Document text:
--

Hawaiian Telcom said yesterday it posted a  $5.5 million profit in the first quarter as it boosted its number of high-speed Internet subscribers and slowed the loss of land-line customers.

The first-quarter profit compared with a $23.3 million loss in the year-ago period when the state’s largest telephone company was working its way through bankruptcy.

Hawaiian Telcom increased the number of high-speed Internet customers by 3,900, or 4 percent, to 101,200 in the January-through-March period. Revenue from the broadband business rose to $8.8 million, up 2.5 percent from the same quarter a year earlier. The increase in customers was partially offset by a reduction in the average rate charged.

The number of land-line telephone customers, meanwhile, fell by 6 percent in the first quarter, down from a 7.3 percent drop for the comparable period a year earlier. In addition, the company said it added 4,500 residential "bundles" combining telephone and Internet service in the first quarter.

"Overall, I am pleased with our results for the first quarter and the solid progress we continue to make in many of our key operating metrics," Eric Yeaman, Hawaiian Telcom’s president and chief executive officer, said in a telephone conference call with analysts.

The company is moving forward with its plans to offer television programing over its telephone lines and hopes to receive a cable license from the state Department of Commerce and Consumer Affairs by the end of June, Yeaman said. Public hearings last month on Hawaiian Telcom’s applications "were uneventful, and we’re now in the final stages of negotiating the franchise agreement with the DCCA," Yeaman said.

"We continue to add customers to our pilot program and provide live service to them and remain ready to commercially launch service," he said.

--

What you should do:
Pick up the Hawaiian Telcom earnings story from its final sentence and write the next few paragraphs.

Data below:
--

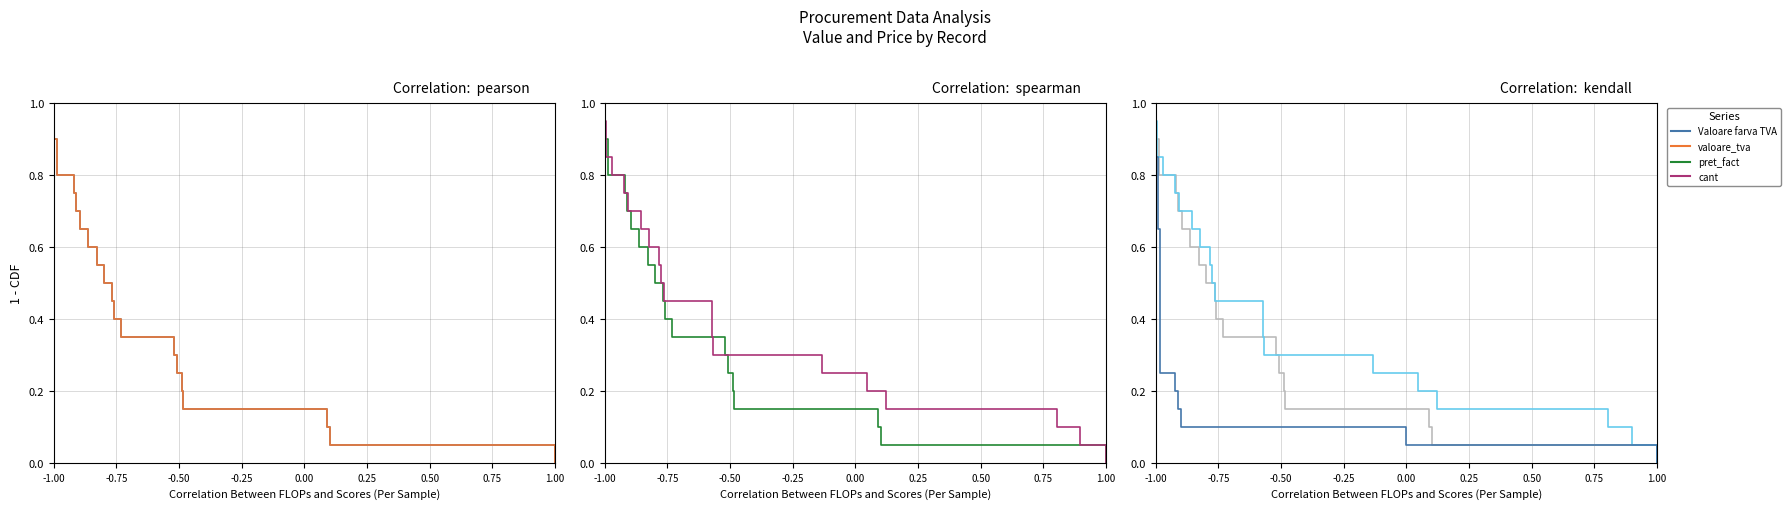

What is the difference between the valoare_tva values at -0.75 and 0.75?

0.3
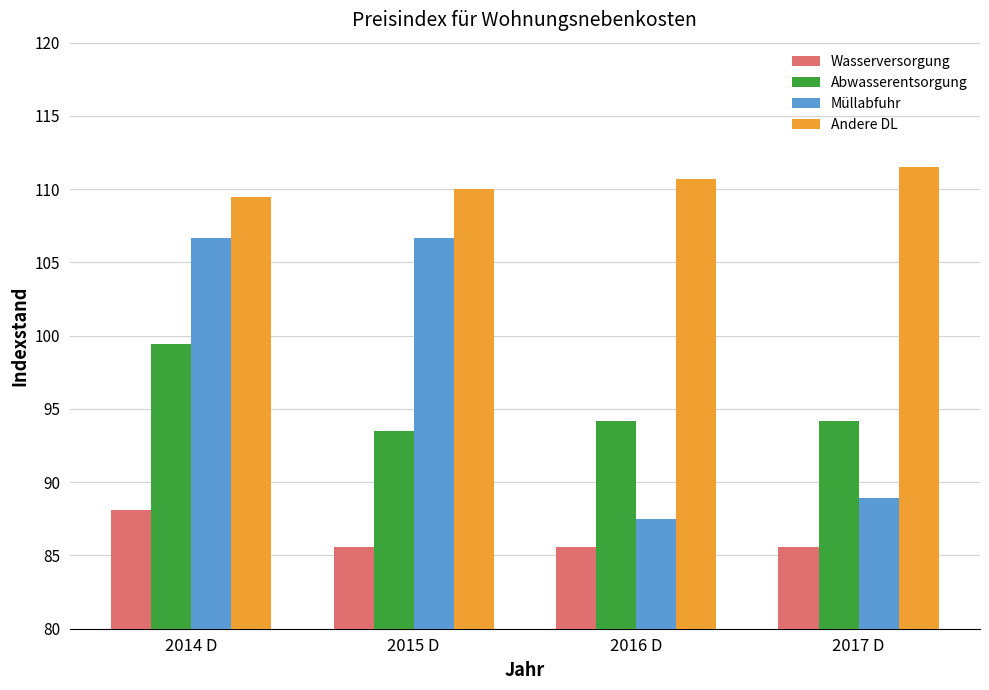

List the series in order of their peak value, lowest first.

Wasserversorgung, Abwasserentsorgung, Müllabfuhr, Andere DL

--

Answer to the exercise:
Hawaiian Telcom’s planned video service will provide consumers with an alternative to the cable TV product offered by Oceanic Time Warner, which dominates the local market. Yeaman said the company will compete by packaging its television service with other Hawaiian Telcom products.

"The future launch of IPTV (Internet protocol television) will allow us to enhance the attractiveness of our bundle offer and the value we can deliver in the marketplace," he said.

Among its business customers, Hawaiian Telcom continued to "gain traction" in Internet-based services such as ethernet, virtual private network and voice-over Internet products, according to Yeaman.

Capital spending totaled $15.5 million in the first quarter, up 17 percent from the year-ago period due primarily to the deployment of fiber-optic cables to various wireless cellular sites to support the upgrade to 4G, the company reported.

Hawaiian Telcom shares closed down 25 cents at $27.75 yesterday in over-the-counter trading.

Yeaman said the company is moving ahead with plans to list its shares on Nasdaq. "I’m hoping we’re less than a few weeks away," he said.